描画されたグラフ画像:
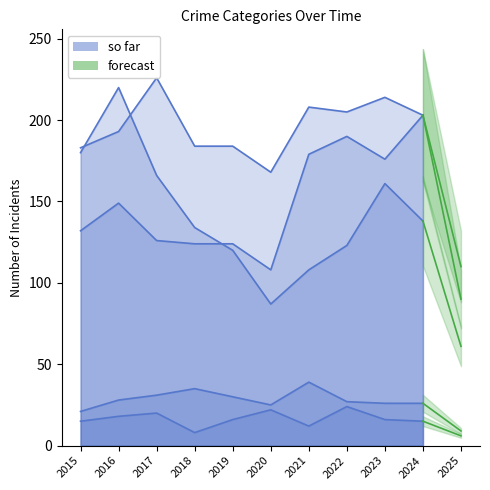

True or false: Criminal Sexual Assault and Aggravated Battery intersect in this chart.

False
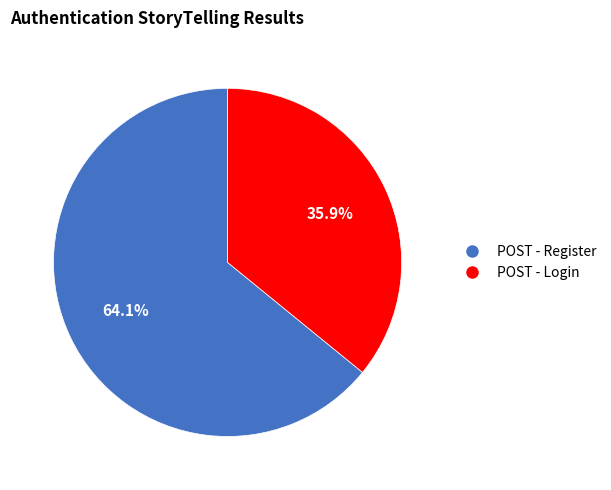

What percentage is the POST - Register slice, to the nearest percent?

64%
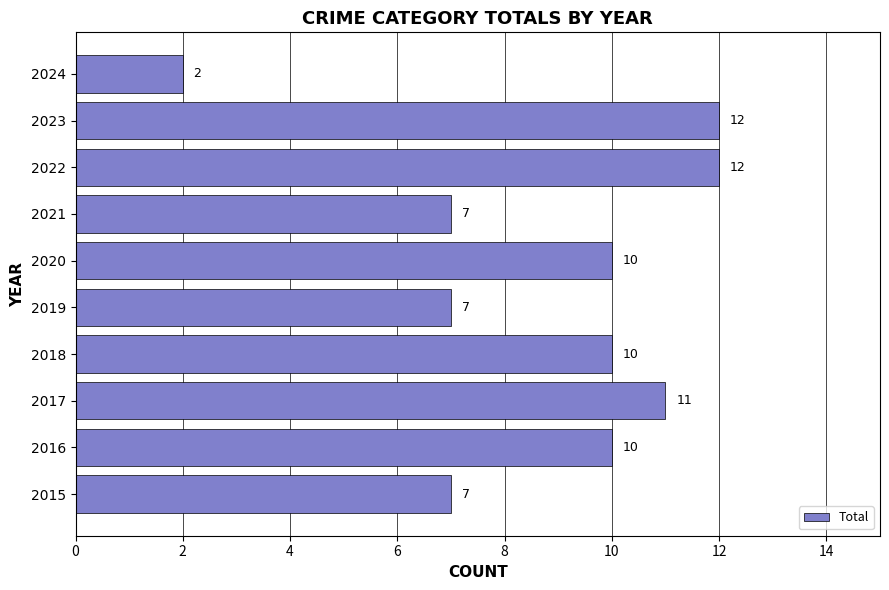

What is the difference between the maximum and minimum values?

10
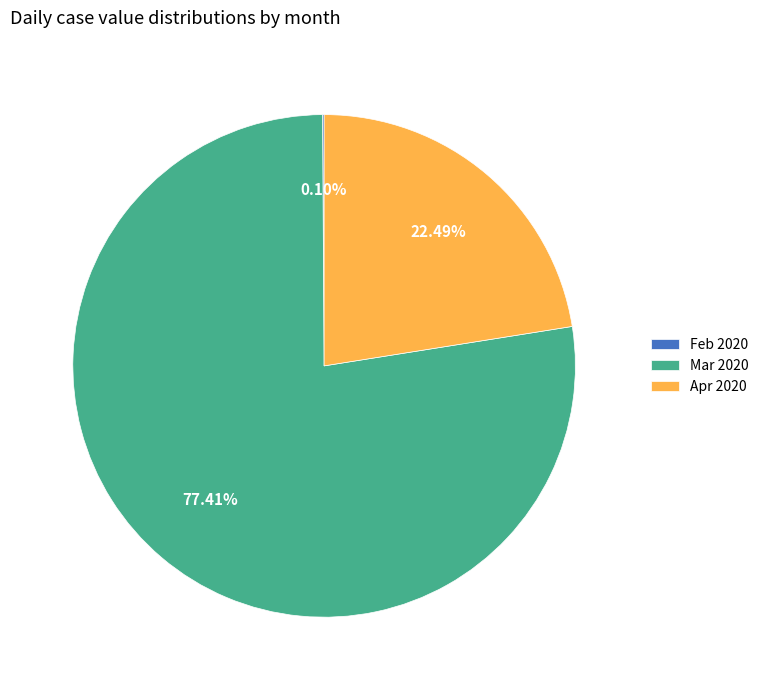

Is there any slice that represents more than half of the pie?

Yes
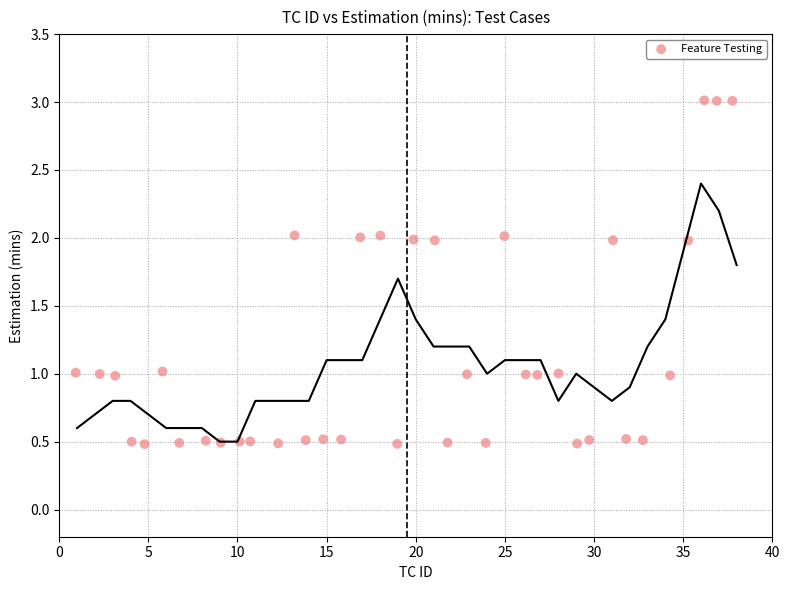

What is the range of X values (max minus min)?

36.8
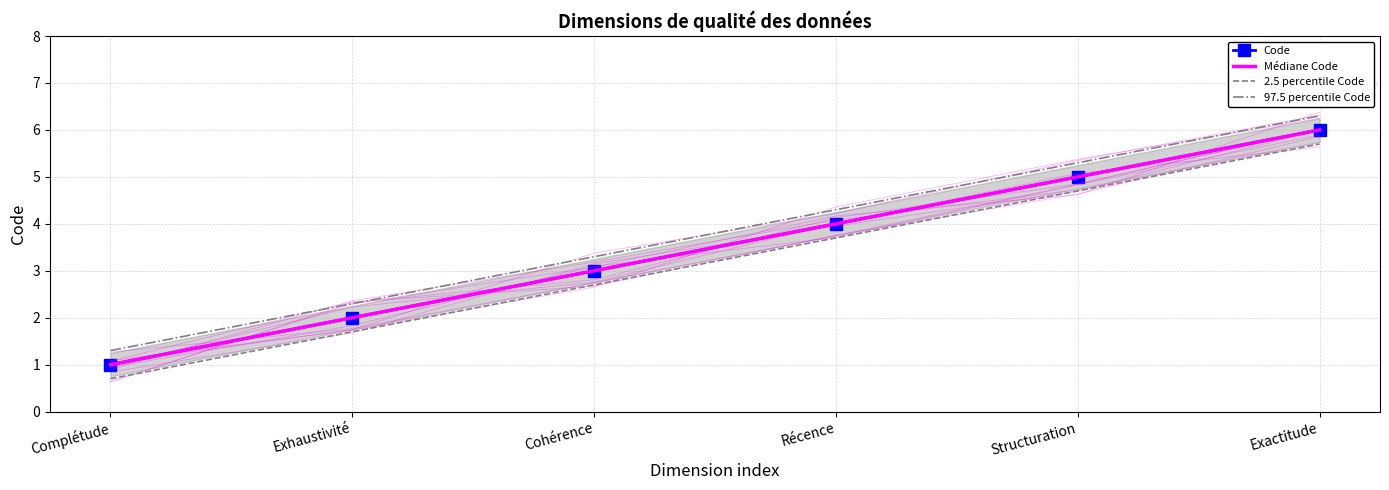

What position from the right is Complétude?

6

解くべき問題: 上の行をすべて書き直し、その中の「slice」を「wedge」に改めよ。それ以外は一切変えず、画像は答えに含めないこと。

演習の解答:
True or false: Criminal Sexual Assault and Aggravated Battery intersect in this chart.

False

What percentage is the POST - Register wedge, to the nearest percent?

64%

What is the difference between the maximum and minimum values?

10

Is there any wedge that represents more than half of the pie?

Yes

What is the range of X values (max minus min)?

36.8

What position from the right is Complétude?

6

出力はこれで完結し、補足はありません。